Science. 1999 Apr 23;284(5414):641-4. doi: 10.1126/science.284.5414.641.
Primary effusion lymphoma (PEL) cells harbor Kaposi's sarcoma-associated herpesvirus (KSHV) episomes and express a KSHV-encoded latency-associated nuclear antigen (LANA). In PEL cells, LANA and KSHV DNA colocalized in dots in interphase nuclei and along mitotic chromosomes. In the absence of KSHV DNA, LANA was diffusely distributed in the nucleus or on mitotic chromosomes. In lymphoblasts, LANA was necessary and sufficient for the persistence of episomes containing a specific KSHV DNA fragment. Furthermore, LANA colocalized with the artificial KSHV DNA episomes in nuclei and along mitotic chromosomes. These results support a model in which LANA tethers KSHV DNA to chromosomes during mitosis to enable the efficient segregation of KSHV episomes to progeny cells.

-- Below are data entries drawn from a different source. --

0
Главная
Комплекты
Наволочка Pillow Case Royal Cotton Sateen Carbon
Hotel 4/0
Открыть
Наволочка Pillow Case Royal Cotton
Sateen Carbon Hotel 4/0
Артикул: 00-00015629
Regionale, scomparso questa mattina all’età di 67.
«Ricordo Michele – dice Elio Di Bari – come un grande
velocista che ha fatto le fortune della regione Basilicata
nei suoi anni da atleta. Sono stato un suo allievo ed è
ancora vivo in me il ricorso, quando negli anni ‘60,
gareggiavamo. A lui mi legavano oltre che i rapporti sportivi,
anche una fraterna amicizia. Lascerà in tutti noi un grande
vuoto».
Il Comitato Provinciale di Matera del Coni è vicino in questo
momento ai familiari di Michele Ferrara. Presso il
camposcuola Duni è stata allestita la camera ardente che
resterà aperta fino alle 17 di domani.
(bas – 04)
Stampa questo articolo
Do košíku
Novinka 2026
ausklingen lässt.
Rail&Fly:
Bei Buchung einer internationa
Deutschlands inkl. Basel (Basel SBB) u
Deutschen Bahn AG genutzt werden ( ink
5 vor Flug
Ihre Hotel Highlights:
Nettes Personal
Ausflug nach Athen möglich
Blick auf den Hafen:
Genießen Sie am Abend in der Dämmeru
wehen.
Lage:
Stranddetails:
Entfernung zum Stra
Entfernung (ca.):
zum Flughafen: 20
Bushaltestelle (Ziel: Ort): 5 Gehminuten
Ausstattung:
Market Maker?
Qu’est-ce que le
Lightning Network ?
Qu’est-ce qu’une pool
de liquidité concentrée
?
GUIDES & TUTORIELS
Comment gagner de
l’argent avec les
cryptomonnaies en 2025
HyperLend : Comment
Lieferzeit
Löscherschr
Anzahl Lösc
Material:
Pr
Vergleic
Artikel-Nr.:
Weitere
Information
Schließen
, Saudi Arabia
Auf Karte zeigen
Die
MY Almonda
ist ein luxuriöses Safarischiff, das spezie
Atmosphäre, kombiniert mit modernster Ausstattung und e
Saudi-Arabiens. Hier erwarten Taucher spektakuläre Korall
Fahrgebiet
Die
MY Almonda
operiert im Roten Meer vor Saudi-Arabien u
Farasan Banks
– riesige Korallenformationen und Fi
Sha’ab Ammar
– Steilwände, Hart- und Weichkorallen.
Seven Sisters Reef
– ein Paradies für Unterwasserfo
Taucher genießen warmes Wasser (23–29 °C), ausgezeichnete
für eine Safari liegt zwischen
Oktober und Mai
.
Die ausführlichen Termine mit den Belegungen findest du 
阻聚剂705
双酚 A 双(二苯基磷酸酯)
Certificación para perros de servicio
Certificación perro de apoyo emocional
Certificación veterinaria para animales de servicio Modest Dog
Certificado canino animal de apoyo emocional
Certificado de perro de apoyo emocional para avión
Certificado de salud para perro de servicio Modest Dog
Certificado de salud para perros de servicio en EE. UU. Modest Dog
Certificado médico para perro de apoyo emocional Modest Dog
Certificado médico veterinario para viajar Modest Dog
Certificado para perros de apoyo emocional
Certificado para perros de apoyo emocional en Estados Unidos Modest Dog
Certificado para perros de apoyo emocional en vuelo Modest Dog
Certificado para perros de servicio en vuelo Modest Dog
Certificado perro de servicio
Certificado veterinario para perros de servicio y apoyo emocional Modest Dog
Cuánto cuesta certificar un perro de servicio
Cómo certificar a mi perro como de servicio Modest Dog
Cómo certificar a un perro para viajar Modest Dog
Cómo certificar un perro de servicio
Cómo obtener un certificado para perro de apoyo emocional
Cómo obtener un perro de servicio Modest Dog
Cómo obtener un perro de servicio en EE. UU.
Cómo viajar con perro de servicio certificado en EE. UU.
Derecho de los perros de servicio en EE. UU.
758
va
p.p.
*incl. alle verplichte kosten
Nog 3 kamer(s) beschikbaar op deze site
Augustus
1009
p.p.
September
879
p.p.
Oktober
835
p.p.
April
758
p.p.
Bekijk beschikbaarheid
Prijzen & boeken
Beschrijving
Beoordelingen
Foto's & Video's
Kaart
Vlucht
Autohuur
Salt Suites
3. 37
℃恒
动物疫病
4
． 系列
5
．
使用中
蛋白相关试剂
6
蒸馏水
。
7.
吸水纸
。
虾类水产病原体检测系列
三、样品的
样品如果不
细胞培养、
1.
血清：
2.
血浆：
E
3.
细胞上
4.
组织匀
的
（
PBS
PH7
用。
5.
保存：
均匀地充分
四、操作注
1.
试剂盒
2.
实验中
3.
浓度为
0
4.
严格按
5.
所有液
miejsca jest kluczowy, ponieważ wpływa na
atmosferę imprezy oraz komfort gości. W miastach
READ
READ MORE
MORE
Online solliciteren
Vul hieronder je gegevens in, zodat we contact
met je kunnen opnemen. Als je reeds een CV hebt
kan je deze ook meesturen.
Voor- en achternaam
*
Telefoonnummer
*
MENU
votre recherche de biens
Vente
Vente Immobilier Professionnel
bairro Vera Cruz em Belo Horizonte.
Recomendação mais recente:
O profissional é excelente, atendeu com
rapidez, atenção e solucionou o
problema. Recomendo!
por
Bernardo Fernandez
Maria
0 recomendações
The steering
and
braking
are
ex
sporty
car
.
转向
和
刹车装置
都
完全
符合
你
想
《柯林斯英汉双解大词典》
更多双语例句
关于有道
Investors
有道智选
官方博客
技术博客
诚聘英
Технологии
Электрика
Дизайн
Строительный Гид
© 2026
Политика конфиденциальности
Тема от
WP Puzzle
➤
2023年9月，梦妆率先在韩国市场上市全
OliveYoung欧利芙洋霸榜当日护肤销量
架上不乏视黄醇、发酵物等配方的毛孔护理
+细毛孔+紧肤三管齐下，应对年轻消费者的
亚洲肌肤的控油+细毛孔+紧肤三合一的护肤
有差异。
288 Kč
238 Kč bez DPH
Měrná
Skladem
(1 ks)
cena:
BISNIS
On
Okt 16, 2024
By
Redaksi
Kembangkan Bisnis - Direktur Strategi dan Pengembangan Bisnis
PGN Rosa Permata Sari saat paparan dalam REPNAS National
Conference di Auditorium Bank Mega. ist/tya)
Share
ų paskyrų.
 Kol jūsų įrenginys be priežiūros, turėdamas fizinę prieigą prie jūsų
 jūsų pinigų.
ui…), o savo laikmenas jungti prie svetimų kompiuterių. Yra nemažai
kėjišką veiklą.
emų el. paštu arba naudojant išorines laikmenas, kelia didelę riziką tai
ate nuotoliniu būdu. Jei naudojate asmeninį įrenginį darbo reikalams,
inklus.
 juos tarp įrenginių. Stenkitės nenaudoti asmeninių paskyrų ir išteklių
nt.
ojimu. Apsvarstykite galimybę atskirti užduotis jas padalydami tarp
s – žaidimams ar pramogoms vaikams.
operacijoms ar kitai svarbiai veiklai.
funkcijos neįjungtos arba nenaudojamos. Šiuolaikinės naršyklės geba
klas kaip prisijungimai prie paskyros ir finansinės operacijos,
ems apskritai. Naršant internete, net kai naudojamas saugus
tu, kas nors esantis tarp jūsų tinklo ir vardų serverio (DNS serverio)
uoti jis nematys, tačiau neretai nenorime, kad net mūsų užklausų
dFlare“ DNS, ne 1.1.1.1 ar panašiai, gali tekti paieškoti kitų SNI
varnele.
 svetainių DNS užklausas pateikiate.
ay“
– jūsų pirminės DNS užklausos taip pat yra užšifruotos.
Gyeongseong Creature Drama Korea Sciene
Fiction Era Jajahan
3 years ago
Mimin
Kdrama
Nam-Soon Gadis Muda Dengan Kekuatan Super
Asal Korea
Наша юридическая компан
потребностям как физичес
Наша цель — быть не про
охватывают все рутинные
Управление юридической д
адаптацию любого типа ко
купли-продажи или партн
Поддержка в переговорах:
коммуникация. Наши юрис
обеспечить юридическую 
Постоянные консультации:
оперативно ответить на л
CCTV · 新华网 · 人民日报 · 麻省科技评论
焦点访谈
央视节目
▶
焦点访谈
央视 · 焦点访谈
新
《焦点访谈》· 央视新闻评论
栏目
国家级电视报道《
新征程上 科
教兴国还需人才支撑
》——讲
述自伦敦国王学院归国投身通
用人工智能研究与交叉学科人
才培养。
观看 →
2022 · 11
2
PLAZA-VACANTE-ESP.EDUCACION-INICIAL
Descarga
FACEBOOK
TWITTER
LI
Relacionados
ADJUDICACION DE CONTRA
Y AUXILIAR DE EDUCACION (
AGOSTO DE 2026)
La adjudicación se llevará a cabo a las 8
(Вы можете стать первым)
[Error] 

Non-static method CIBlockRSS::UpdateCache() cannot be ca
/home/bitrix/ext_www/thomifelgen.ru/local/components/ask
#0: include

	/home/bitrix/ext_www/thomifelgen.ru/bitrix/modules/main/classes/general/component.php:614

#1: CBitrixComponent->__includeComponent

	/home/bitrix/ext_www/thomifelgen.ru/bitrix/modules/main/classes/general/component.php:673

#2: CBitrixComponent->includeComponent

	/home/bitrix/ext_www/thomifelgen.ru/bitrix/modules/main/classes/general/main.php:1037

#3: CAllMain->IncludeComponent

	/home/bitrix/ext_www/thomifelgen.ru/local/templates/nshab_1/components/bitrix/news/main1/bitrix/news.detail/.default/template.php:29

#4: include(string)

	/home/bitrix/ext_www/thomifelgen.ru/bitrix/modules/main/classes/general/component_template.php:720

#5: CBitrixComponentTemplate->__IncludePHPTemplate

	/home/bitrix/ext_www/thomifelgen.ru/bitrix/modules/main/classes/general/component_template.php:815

原发性渗出性淋巴瘤(PEL)细胞含有卡波西肉瘤相关疱疹病毒(KSHV)附加体,并表达一种KSHV编码的潜伏相关核抗原(LANA)。在PEL细胞中,LANA和KSHV DNA在间期核内的点状物中以及沿有丝分裂染色体共定位。在没有KSHV DNA的情况下,LANA在核内或有丝分裂染色体上呈弥散分布。在淋巴母细胞中,LANA对于含有特定KSHV DNA片段的附加体的持续存在是必要且充分的。此外,LANA在核内以及沿有丝分裂染色体与人工KSHV DNA附加体共定位。这些结果支持了一种模型,即LANA在有丝分裂期间将KSHV DNA系附到染色体上,以使KSHV附加体能够有效地分离到子代细胞中。